Source passage:
-- BEGIN --
Calculations#

These methods compute matrices, indicators and standalone IOT/SUT formula outputs. For normal database workflows, prefer the database compute API because it understands scenarios, table format and already materialized matrices.

For a compact spreadsheet overview of the nomenclature and worked matrix calculations on the MARIO test IOT, SUT_IT and SUT_PT examples, download the terminology workbook.

Database Compute API#

Method

Use

db.calc_all(…)

Materialize one or more requested matrices in a scenario.

db.resolve(…)

Resolve one matrix and return the materialized block.

db.resolve_many(…)

Resolve several matrices and return a mapping.

db.explain(…)

Explain which compute path MARIO would use for one matrix.

db.calc_linkages(…)

Calculate backward and forward linkage indicators.

db.calc_ghg(…)

Build a greenhouse-gas aggregate extension from selected satellite rows.

db.calc_trades(…)

Aggregate one sector or commodity into a region-by-region trade matrix and optional heatmap.

db.calc_trades_content(…)

Calculate embodied trade content and, with breakdown=True, decompose it by contributor.

db.calc_trades_content_breakdown(…)

Shortcut for db.calc_trades_content(..., breakdown=True).

db.calc_spa(…)

Enumerate demand-driven structural paths for one indicator and final-demand bundle.

db.calc_embodied_imports(…)

Collapse embodied trade-content matrices into import accounts by destination Region.

db.calc_embodied_exports(…)

Collapse embodied trade-content matrices into export accounts by origin Region.

db.calc_embodied_net_imports(…)

Calculate embodied net imports as imports minus exports.

db.calc_trades_concentration(…)

Calculate contributor-region concentration of embodied trade content.

db.calc_trades_exposure(…)

Calculate embodied trade-content exposure to selected contributor Regions.

Runtime Compute Options#

Demand-driven matrices such as the X total production vector, the f total (direct+indirect) environmental transaction coefficients matrix, the F total (direct+indirect) environmental transaction flows matrix, the m total (direct+indirect) value added coefficients matrix, the M total (direct+indirect) value added transaction matrix and the p price index vector can be computed either through the explicit w Leontief inverse matrix or through linear-system solves.

See mario.set_compute_method, mario.set_linear_solver and mario.set_linear_strategy.
-- END --
Short problem 1: Rewrite everything in the calculations page from "Calculate embodied net" down to "embodied trade content.", putting "less" in place of "minus".

Entries supplied:
-- BEGIN --
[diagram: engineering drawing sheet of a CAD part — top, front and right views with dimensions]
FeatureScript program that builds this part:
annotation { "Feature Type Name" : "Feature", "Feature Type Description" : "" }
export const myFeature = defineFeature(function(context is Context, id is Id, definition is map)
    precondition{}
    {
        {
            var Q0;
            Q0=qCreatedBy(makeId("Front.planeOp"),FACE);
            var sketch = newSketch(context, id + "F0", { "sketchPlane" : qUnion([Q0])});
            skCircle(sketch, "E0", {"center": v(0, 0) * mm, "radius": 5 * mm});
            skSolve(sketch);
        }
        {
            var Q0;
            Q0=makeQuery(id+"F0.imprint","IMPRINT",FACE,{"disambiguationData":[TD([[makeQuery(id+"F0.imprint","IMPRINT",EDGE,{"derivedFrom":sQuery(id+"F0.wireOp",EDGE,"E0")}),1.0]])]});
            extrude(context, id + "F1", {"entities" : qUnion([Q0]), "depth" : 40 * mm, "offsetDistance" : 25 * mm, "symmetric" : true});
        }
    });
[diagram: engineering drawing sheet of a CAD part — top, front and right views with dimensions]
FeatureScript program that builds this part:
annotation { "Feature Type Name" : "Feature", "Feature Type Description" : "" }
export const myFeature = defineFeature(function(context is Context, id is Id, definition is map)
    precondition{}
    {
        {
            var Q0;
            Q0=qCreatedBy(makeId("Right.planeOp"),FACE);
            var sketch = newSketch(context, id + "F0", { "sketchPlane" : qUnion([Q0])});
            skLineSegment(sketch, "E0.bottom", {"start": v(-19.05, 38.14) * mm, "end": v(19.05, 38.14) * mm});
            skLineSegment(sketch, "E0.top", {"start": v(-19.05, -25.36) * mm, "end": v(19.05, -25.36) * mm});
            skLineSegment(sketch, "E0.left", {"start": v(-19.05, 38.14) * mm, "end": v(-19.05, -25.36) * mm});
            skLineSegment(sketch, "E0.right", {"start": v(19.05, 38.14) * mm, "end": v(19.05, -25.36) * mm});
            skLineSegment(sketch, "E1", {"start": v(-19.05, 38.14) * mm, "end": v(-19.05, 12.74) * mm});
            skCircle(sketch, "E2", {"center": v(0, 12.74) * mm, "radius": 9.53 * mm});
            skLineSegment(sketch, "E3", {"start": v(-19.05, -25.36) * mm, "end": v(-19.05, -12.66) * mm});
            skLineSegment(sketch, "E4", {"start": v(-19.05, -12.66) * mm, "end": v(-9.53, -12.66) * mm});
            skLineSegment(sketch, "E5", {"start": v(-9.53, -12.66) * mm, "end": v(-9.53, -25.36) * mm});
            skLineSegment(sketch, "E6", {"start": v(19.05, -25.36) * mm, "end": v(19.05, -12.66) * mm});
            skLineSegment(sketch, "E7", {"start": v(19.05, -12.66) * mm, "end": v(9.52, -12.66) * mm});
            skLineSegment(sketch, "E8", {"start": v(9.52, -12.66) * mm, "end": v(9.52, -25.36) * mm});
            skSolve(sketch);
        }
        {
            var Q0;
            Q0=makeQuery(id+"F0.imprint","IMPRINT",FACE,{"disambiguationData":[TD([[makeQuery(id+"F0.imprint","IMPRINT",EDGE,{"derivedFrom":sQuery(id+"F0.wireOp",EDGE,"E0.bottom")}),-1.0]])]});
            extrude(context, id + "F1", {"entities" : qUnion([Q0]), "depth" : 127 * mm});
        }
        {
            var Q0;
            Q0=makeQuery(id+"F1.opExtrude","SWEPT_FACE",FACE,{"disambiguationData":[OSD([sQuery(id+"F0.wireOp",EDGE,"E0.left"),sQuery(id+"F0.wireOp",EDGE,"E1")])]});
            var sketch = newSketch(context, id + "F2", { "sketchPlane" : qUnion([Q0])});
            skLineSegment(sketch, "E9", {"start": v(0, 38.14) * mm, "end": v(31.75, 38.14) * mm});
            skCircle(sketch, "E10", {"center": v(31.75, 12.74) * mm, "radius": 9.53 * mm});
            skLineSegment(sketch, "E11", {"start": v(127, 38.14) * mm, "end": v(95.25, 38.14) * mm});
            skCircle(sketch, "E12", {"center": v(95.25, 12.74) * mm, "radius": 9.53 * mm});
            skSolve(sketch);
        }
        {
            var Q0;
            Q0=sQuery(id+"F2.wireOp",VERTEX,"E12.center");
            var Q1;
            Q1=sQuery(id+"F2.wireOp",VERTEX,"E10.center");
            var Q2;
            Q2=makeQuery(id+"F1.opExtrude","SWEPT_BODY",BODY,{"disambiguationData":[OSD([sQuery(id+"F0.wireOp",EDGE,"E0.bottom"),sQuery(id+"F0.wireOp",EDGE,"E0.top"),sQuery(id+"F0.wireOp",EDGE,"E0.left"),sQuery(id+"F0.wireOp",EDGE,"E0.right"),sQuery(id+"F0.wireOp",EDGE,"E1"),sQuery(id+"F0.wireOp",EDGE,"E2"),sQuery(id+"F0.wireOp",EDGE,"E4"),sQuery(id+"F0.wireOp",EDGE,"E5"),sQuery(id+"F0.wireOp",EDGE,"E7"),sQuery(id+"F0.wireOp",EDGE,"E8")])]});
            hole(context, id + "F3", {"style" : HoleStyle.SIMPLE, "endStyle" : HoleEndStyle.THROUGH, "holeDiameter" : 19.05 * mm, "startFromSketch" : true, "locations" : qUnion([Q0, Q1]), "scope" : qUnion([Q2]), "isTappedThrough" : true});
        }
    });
-- END --
Short problem 2: Copy every line of the rows that contains the string "entities". Case counts.

Correct response 1:
Calculate embodied net imports as imports less exports.

db.calc_trades_concentration(…)

Calculate contributor-region concentration of embodied trade content.

Correct response 2:
            extrude(context, id + "F1", {"entities" : qUnion([Q0]), "depth" : 40 * mm, "offsetDistance" : 25 * mm, "symmetric" : true});
            extrude(context, id + "F1", {"entities" : qUnion([Q0]), "depth" : 127 * mm});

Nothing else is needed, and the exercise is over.